L’impressione è che quest’anno –
finalmente al riparo da gaffes ministeriali, da Dante a Montale – i commenti
saranno positivi. Le tracce sono state apparentemente più semplici del solito e
piuttosto "belle". Belle in assoluto, come concetti, come sollecitazioni destinate
però a un mondo adulto e critico; meno afferrabili per adolescenti immersi nella
liquidità, cui si richiede un intervento che – nel metodo e nel merito - la
scuola spesso sollecita solo in quest’ultima prova del percorso. Perché è certo
che i concetti richiamati dalle tracce appartengono alla sfera della coscienza
critica e richiedono competenze di cittadinanza. Ma è altrettanto vero che la
scuola è ancora strettamente legata a modelli trasmissivi che poco incidono su
quella sollecitazione.

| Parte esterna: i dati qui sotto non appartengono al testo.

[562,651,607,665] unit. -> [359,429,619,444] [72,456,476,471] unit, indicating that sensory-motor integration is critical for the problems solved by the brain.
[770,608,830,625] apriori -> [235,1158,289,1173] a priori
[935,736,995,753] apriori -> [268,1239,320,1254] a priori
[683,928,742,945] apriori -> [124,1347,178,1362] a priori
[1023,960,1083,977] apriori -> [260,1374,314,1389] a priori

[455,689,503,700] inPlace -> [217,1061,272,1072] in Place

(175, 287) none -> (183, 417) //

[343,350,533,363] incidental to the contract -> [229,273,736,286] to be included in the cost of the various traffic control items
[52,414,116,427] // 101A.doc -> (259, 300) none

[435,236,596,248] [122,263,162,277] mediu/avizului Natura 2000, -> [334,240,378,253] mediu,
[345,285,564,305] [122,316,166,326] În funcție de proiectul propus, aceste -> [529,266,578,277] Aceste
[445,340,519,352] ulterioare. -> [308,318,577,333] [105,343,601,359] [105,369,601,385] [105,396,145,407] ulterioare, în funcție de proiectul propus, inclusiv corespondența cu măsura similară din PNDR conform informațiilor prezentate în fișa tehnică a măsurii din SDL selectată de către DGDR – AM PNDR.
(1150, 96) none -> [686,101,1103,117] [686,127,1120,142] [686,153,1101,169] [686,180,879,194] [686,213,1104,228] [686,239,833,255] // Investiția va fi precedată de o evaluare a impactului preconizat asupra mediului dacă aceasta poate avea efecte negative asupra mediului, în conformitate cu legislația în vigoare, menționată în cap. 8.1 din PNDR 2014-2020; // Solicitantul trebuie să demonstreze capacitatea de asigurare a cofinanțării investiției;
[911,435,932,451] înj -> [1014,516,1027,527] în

E, nel contempo, la sua stessa organizzazione ribadisce
la centralità del “programma”, che impedisce qualunque deviazione e scoraggia
una revisione dei paradigmi monolitici su cui si fondano le discipline.
La prima prova rappresenta, anno dopo anno, un modo per
riflettere sulle potenzialità della scuola e sulla sua effettiva capacità di
incidere. Nella forma e nei contenuti. Ci chiediamo ancora una volta quanti
insegnanti (e quanti funzionari ministeriali, preposti alla selezione delle
tracce) sarebbero in grado di affrontare un saggio breve. E perché – a fronte
della “trasversalità” della prova, identica per tutti gli ordini di studio – si
taglino aprioristicamente fuori da molte tracce gli studenti dei tecnici e dei
professionali – la maggior parte della popolazione scolastica - che certamente
hanno una minore dimestichezza soprattutto rispetto alle implicazioni
filosofiche di cui sono intessute tutte le consegne. Fare parti diverse tra
uguali non è il compito della scuola come istituzione pubblica.